• Data for review

────────────────

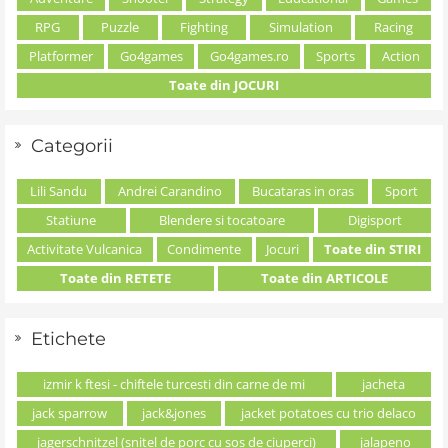
RPG
Puzzle
Fighting
Simulation
Racing
Platformer
Go4games
Go4games.ro
Sports
Action
Toate din JOCURI
Categorii
Lili Sandu
Andrei Carandino
Bucataras in oras
Sport
Statiune
Blendere si tocatoare
Digisport
Activitate Vulcanica
Condimente
Jocuri
Toate din STIRI
Toate din RETETE
Toate din ARTICOLE
Etichete
izmir k ftesi - chiftele turcesti din carne de mi
jacheta
jack sparrow
jack&jones
jacket potatoes cu trio delaco
jagerschnitzel (snitel de porc cu sos de ciuperci)
jalapeno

────────────────

• Work request
Print the material above once more, exactly. No pictures belong in it.

• Result of this exercise
RPG
Puzzle
Fighting
Simulation
Racing
Platformer
Go4games
Go4games.ro
Sports
Action
Toate din JOCURI
Categorii
Lili Sandu
Andrei Carandino
Bucataras in oras
Sport
Statiune
Blendere si tocatoare
Digisport
Activitate Vulcanica
Condimente
Jocuri
Toate din STIRI
Toate din RETETE
Toate din ARTICOLE
Etichete
izmir k ftesi - chiftele turcesti din carne de mi
jacheta
jack sparrow
jack&jones
jacket potatoes cu trio delaco
jagerschnitzel (snitel de porc cu sos de ciuperci)
jalapeno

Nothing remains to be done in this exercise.